Avoid Applying for Credit Frequently: If a lender has already rejected the home loan application of an individual fairly recently, applying for the same right away once again is not going to do the individual any favours. In fact, frequent applications and the imminent rejections that will come after that, will only harm an individual’s credit score even further, which will diminish his/her chances of getting a housing loan even more. So, if the individual has already applied for and been denied credit once recently, he/she must wait for a few months at least before reapplying.

FAQs on CIBIL Score for Home Loan

  • ✔️How to check CIBIL score for home loan?

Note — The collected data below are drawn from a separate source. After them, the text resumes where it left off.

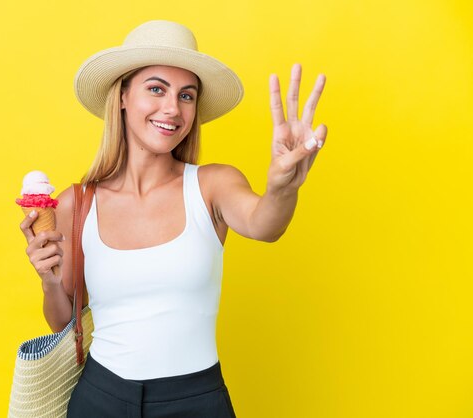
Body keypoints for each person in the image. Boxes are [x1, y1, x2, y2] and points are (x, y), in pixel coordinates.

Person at [19, 20, 327, 417]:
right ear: (123, 96)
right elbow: (65, 323)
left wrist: (283, 187)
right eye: (156, 88)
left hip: (196, 401)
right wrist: (48, 281)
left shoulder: (213, 184)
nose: (172, 108)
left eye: (186, 95)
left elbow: (265, 225)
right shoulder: (76, 203)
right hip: (100, 398)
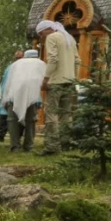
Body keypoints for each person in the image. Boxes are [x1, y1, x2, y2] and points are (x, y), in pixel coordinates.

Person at [37, 20, 79, 155]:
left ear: (47, 30)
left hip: (56, 81)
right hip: (70, 81)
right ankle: (66, 143)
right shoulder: (69, 38)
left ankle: (52, 146)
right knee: (67, 114)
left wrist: (45, 79)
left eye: (41, 34)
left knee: (51, 114)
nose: (41, 37)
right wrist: (74, 78)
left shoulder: (52, 37)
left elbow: (53, 59)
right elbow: (77, 60)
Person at [2, 49, 47, 152]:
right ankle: (28, 146)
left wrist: (5, 99)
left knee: (13, 121)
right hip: (31, 97)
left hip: (14, 95)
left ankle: (15, 146)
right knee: (30, 121)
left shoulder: (15, 65)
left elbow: (7, 83)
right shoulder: (40, 64)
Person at [0, 51, 25, 142]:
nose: (18, 59)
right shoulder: (10, 67)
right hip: (8, 94)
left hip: (20, 96)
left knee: (19, 116)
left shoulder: (25, 68)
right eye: (17, 58)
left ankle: (18, 137)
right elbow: (5, 81)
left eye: (20, 57)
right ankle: (1, 135)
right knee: (3, 115)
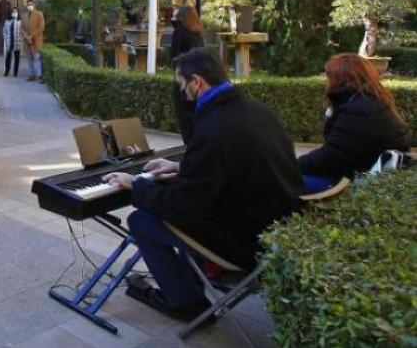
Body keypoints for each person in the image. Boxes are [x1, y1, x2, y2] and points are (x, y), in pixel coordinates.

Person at [102, 49, 303, 321]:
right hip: (275, 229)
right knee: (181, 215)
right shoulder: (256, 109)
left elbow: (184, 206)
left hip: (245, 241)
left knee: (142, 220)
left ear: (197, 82)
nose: (182, 93)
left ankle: (185, 301)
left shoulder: (213, 127)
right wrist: (181, 166)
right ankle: (191, 285)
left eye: (181, 85)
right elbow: (236, 164)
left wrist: (135, 185)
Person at [298, 53, 411, 192]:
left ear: (339, 79)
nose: (326, 81)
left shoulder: (359, 110)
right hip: (361, 173)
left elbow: (331, 157)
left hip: (350, 181)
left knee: (277, 181)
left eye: (328, 76)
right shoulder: (371, 101)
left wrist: (292, 164)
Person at [169, 6, 206, 144]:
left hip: (183, 79)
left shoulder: (179, 32)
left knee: (184, 118)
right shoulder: (197, 34)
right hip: (198, 81)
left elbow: (173, 57)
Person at [22, 0, 45, 82]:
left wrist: (32, 36)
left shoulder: (39, 14)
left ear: (34, 5)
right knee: (29, 59)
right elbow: (22, 28)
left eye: (31, 4)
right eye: (28, 5)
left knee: (37, 58)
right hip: (27, 41)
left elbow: (41, 27)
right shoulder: (24, 15)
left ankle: (39, 76)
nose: (30, 6)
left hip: (36, 40)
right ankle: (31, 75)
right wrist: (26, 36)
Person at [2, 9, 22, 77]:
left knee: (17, 58)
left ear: (18, 13)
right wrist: (5, 39)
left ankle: (15, 72)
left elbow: (22, 32)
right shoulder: (7, 21)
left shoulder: (20, 22)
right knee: (8, 57)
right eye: (13, 12)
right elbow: (4, 31)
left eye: (16, 12)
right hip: (9, 42)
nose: (14, 13)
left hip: (17, 42)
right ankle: (7, 71)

    If an individual wants to check his/her CIBIL score for a home loan, he/she can do so through the official CIBIL portal itself. One is entitled to one free CIBIL report every year. Alternatively, one can even check their CIBIL score for free via Bajaj MARKETS itself.

  • ✔️What is a good credit score range required for a home loan?

    Home loan providers consider a credit score of 750 or above to be fairly ideal. If one has a CIBIl score above that, he/she should be easily able to get a home loan. One can also get a home loan if he/she has a CIBIL score between 650-750, but in that case, the individual may get a smaller loan amount and that too at a relatively high interest rate.

     

  • ✔️How to get a home loan if I have a low CIBIL score?

    If one has a low CIBIL score, he/she can submit proof of their creditworthiness by proving that they have additional sources of income. Alternatively, if an individual’s CIBIL score is below what lenders consider ideal, he/she can even get a co-applicant or a guarantor on board.

  • ✔️Does CIBIL score affect home loan eligibility?

    The short answer is, yes, the CIBIL score of an individual definitely affects their home loan eligibility. The CIBIL score of an individual plays a major factor as it is an indicator of his/her loan repayment ability, financial management skills and creditworthiness, the three most important things a home loan lender looks for.

  • ✔️How to avail a home loan without a CIBIL score?

    If one does not have a CIBIL score, getting a home loan can prove to be a tricky affair for them, but the individual  can still secure a home loan. One can either get a home loan by pledging any of his/her existing assets or through tie-ups that the company the individual works with. Alternatively, the individual can even perhaps get a guarantor on board.

  • ✔️Can a CIBIL Defaulter Get a Home Loan?

    Although difficult, a CIBIL defaulter can still get a home loan. To get a home loan, the individual will need to prove that he/she is earning a significant amount of money every month and has been doing so for many years. One can even get a co-applicant or a guarantor on board to improve their home loan approval chances. But, an individual must remember that the interest rate applicable to him/her will be much higher than what a non-CIBIL defaulter will have to bear and he/she may not get more than 60-70% of the property value as a housing loan.